Le principe de cette méthode est très semblable à l’idée du redressement des données brutes, telle que décrite plus haut. Elle apporte deux éléments supplémentaires : (i) la prise en compte de plus de critères de redressement, grâce à la modélisation économétrique (ii) une estimation à un niveau géographique fin, basée sur des données de cadrage incontestables.
De manière intéressante, la subjectivité du statisticien ne peut pas être totalement absente de notre procédure, comme pour le redressement classique. La modélisation donne en effet des résultats sensiblement différents suivant que l’on intègre ou non les données de vote passé sur les régionales 2015. Le statisticien théoricien dirait qu’il faut les intégrer : la variable de vote sur les régionales est très significative dans la modélisation. Mais le statisticien d’enquête, qui connaît la fragilité de la mémorisation, particulièrement sur un scrutin peu mobilisateur comme les régionales, peut avoir des doutes sur la robustesse des données collectées sur ce point particulier. Notre procédure étant expérimentale, il est difficile de trancher : seule la comparaison avec le résultat final permettra de savoir ce qu’il fallait faire. Ma préférence personnelle va au modèle avec les régionales.
Le premier résultat intéressant de ce travail est une projection localisée, au niveau des départements et des régions, des résultats du sondage d’Opinionway. Vous trouverez ici une visualisation de ces résultats, réalisées grâce au logiciel Tableau.
Un second résultat important de la modélisation est bien sûr l’estimation nationale.

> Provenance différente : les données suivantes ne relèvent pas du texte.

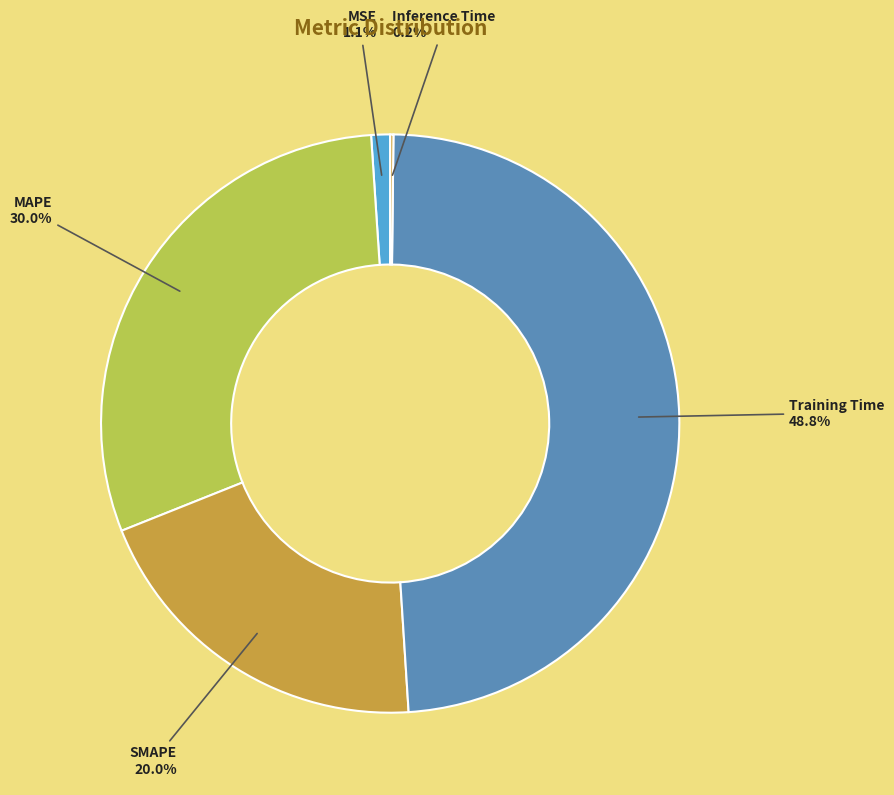

To the nearest percent, what is the average slice percentage?

20%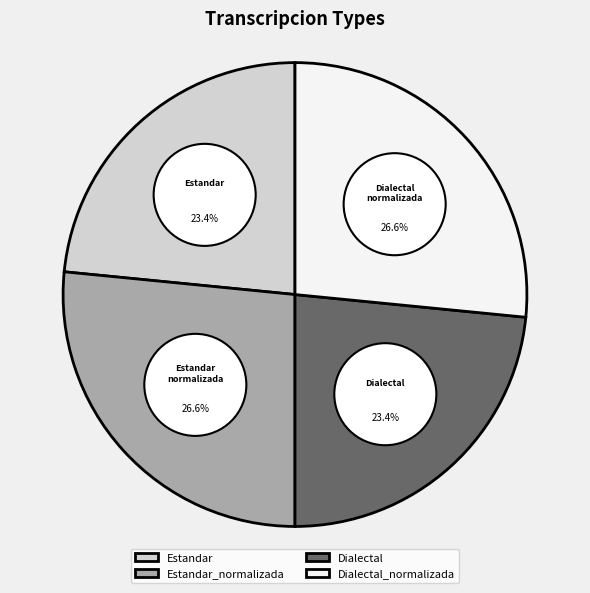

What is the smallest slice in the pie chart?

Estandar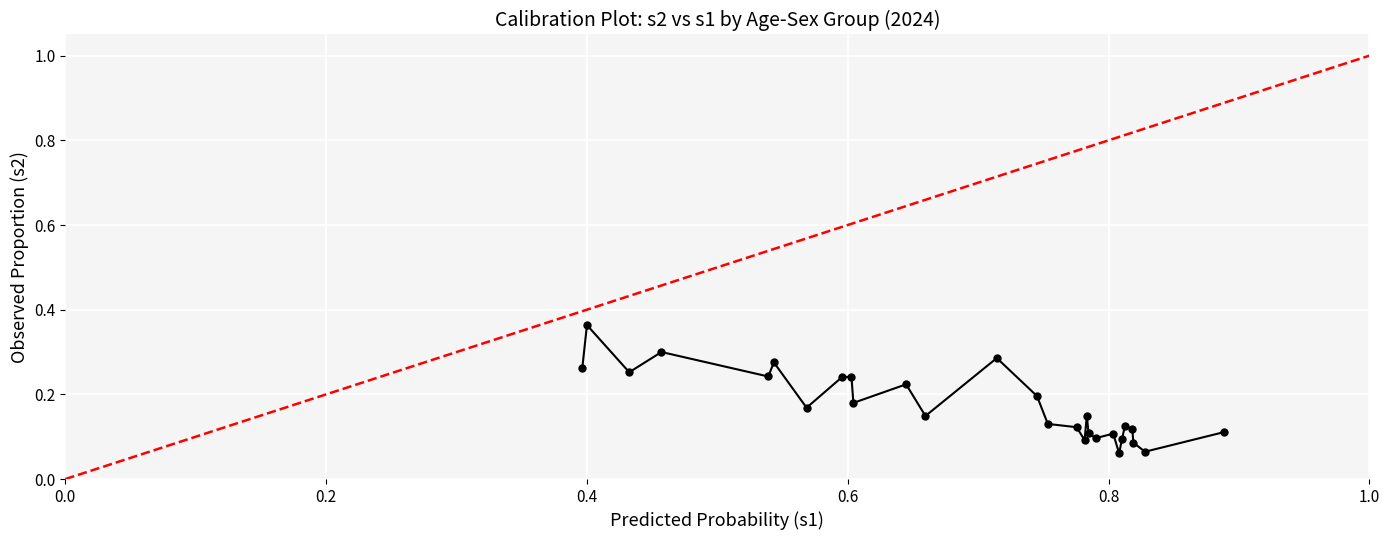

What is the value of the 13th point from the left?

0.3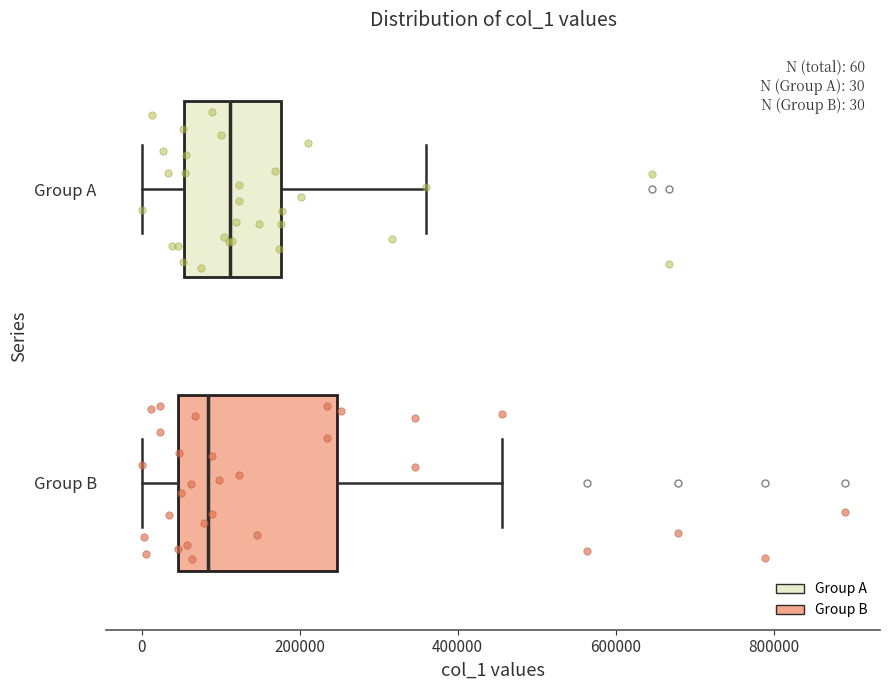

Which box has the furthest to the right median line?

Group A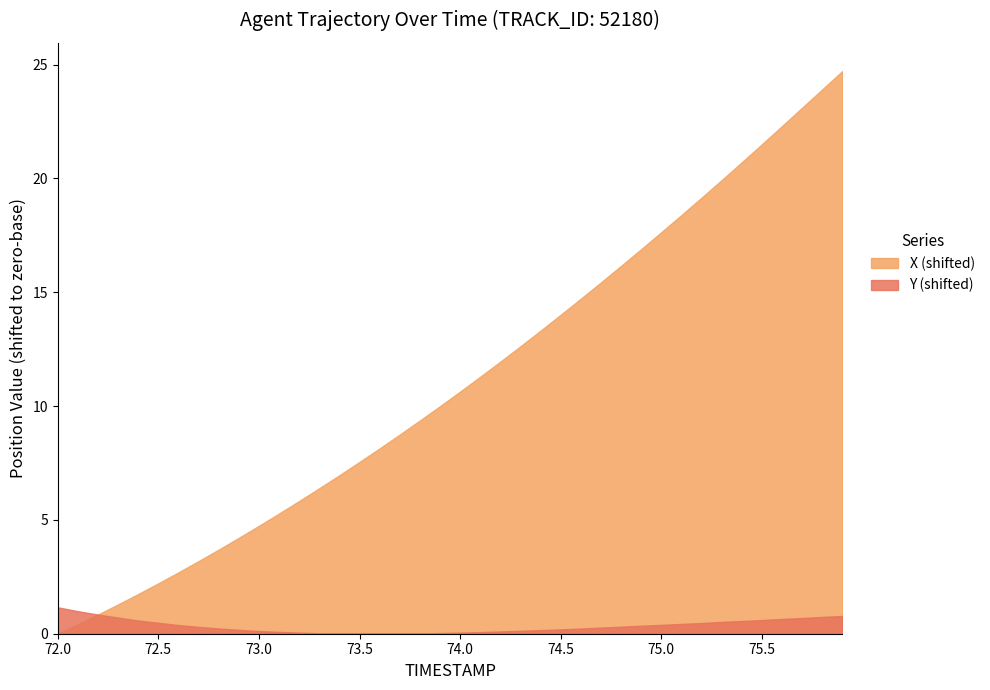

List the series in order of their peak value, highest first.

X (shifted), Y (shifted)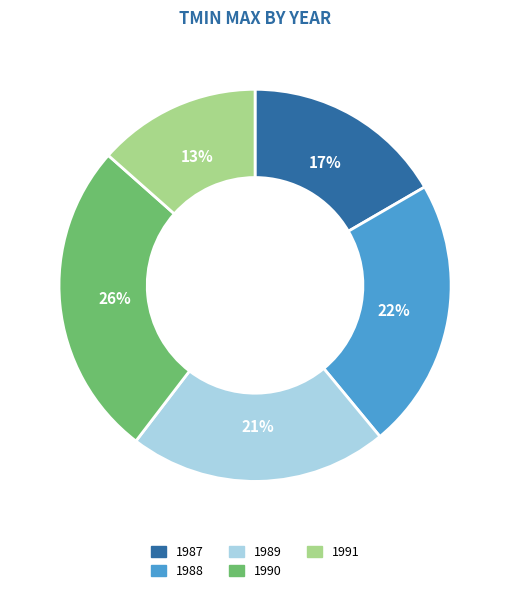

Does 1987 represent more than half of the total?

No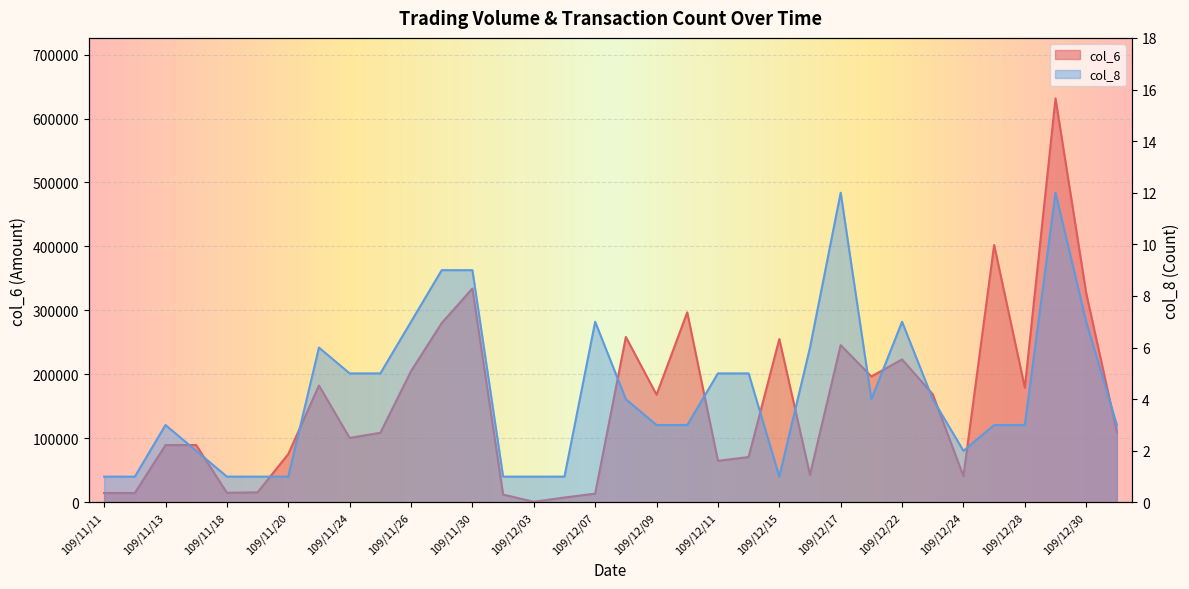

What is the difference between the col_6 values at 109/11/18 and 109/12/28?

164280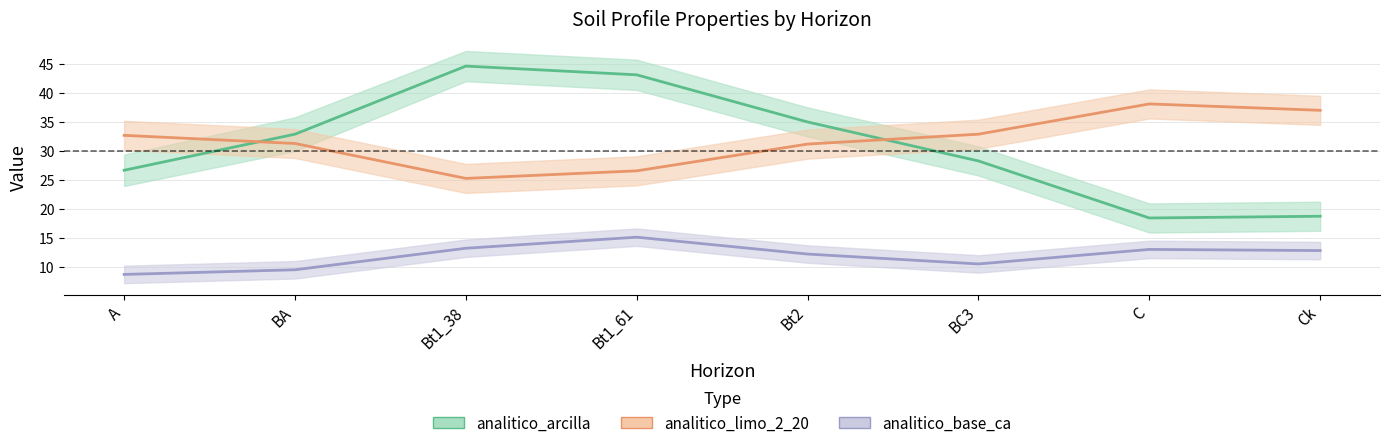

True or false: analitico_limo_2_20 and analitico_base_ca intersect in this chart.

False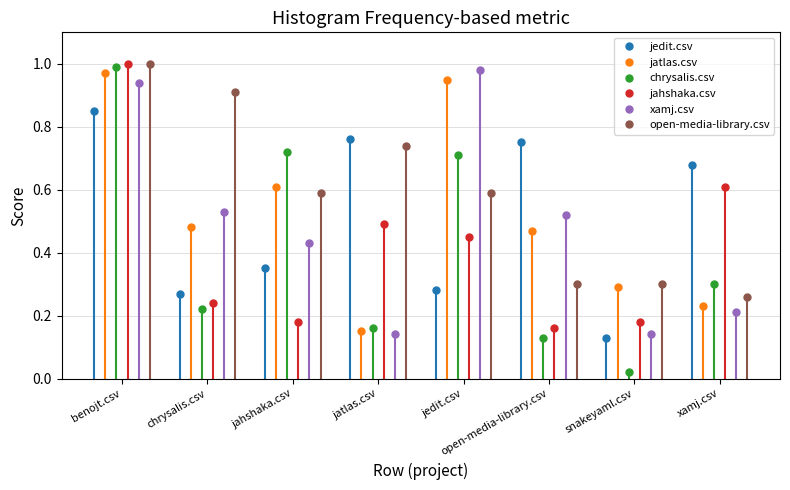

How many intersections are there between jatlas.csv and jedit.csv?

5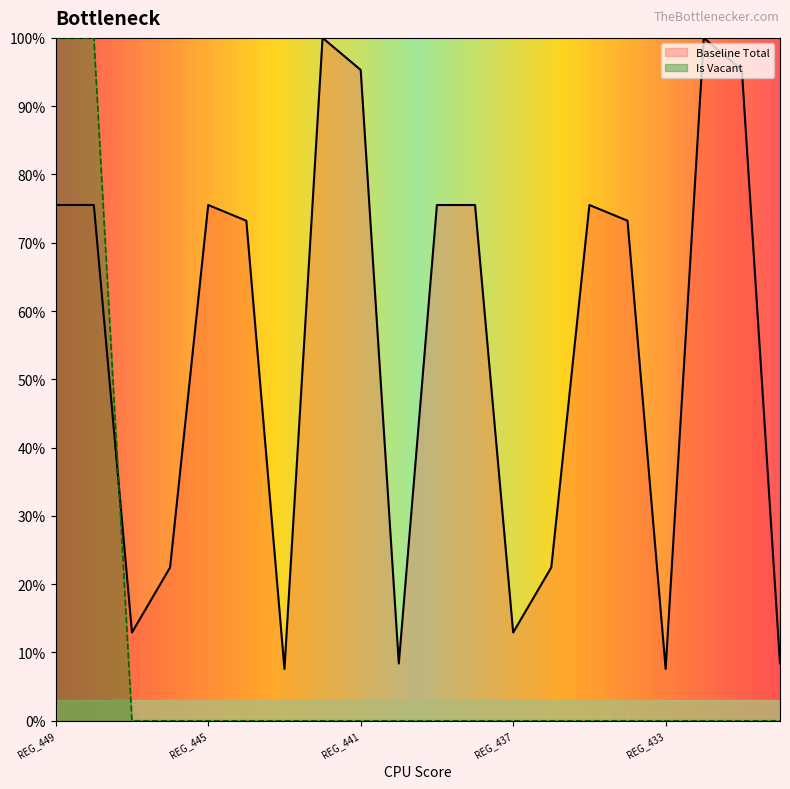

How many interior local valleys does the Baseline Total series have?

5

L’avantage de notre procédure est de permettre une probabilisation des résultats : quel type de second tour a quelle probabilité de se produire.
– Dans une modélisation intégrant le vote aux régionales (scénario 1 de notre visualisation), la probabilité d’un second tour Marine Le Pen/Emmanuel Macron est de 67%. Vient ensuite un possible duel Marine Le Pen/François Fillon, à 32%. Le 1% restant étant un second tour Emmanuel Macron/François Fillon.
– Si on ne tient pas compte du vote aux régionales dans la modélisation (scénario 2), les choses sont différentes : 84% pour un second tour Emmanuel Macron/François Fillon, 14% Marine Le Pen/Emmanuel Macron et 2% Marine Le Pen/François Fillon.
Grande incertitude donc, ce que reflètent à vrai dire tous les sondages. En parallèle, nous avons commencé à appliquer la même procédure pour les législatives : on y reviendra prochainement dans ce blog.